First you say we will, and then we don't. Then you say we're not alone but slowly support fades away. We're undecided now. What are we going to do? How should we respond to the news out of Syria?
The initial reports stated that a chemical weapon was used in Syria. Each side in the Syrian civil war is pointing fingers at the other side. Clearly this is a violation of the chemical weapons agreement that 188 countries have signed if the reports are true. In view of the casualties, the presumption must be that a chemical weapon was used. Doctors without Borders have reported numbers of those killed and injured in the attack.
The next step is to determine who launched the attack. WND has evidence that casts doubt on Obama's assertions that Assad is responsible. They have videos purporting to show the rebels firing gas canisters. In addition, there is an intercepted phone call that indicates a Syrian defense chief was demanding an explanation from its chemical weapons unit for any action. There is no indication what the response was.
The US was promised support by the UK, France and Turkey. Everyone has backed off. UK's Parliament voted against supporting an attack against Syria. That seems to have prompted France to say they will wait until after the UN completes their investigation. Turkey seems to have kept mum. So although there were 188 signatories to the convention, no one is willing to step up and join us in an attack.
The big question is Why now? Why are we saying this time you have gone too far? The conflict in Syria has already left around 100,000 dead and forced more than one and a half million Syrians to flee the country. Obama drew the red line last year. There were reports of chemical weapons being used earlier this year but Obama did nothing. In June the administration said that our intelligence services had high confidence that the weapons had been used and that the US would send unspecified aid to the opposition. All along, the US has said that its goal was not to depose Assad, just to gain his attention and get him to stop the use of chemical weapons.

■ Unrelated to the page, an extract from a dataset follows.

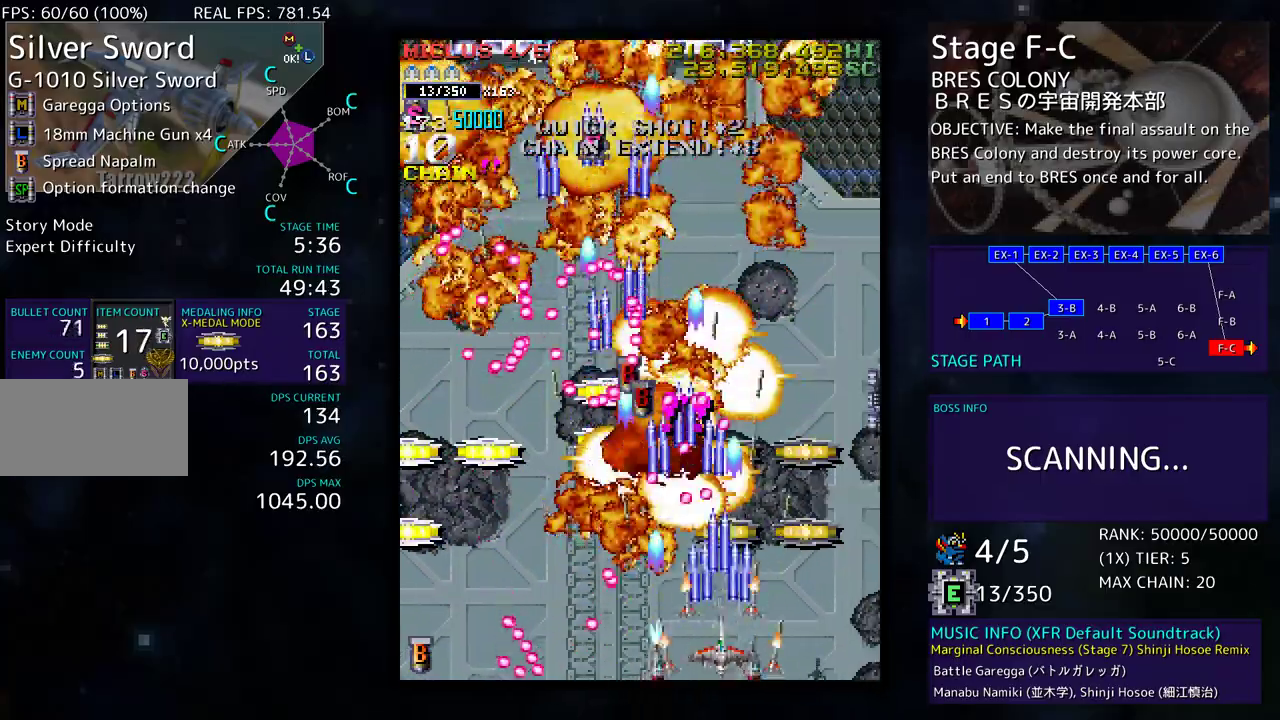
{"buttons": ["DPAD_RIGHT"], "events": [[183, "DPAD_RIGHT", "down"], [267, "DPAD_RIGHT", "up"], [333, "DPAD_RIGHT", "down"], [383, "DPAD_UP", "up"], [400, "DPAD_DOWN", "down"], [483, "DPAD_DOWN", "up"]]}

There does not appear to be a clear and present danger to the United States from Syria at this time. If the UN Security Council doesn't recommend an attack, our strike against Assad may be illegal under international law. The only legal way to go to war is in self-defense and that claim is difficult to make. Russia has told Obama to back off. Italian Foreign Minister Emma Bonino says Italy will not back any military action unless it is authorized by the Security Council. Germany seeks proof that the Syrian government was behind the attack. Since it faces elections soon, it is unlikely they would commit any forces even with proof.
The Arab League called an emergency meeting. They urged the members of the Security Council to agree on deterrent measures. They called for all involved in this crime to be given a fair international trial like other war criminals. In fact, there is an International Criminal Court at the Hague that could handle this. Since it is international, countries are more likely to support a decision by this court.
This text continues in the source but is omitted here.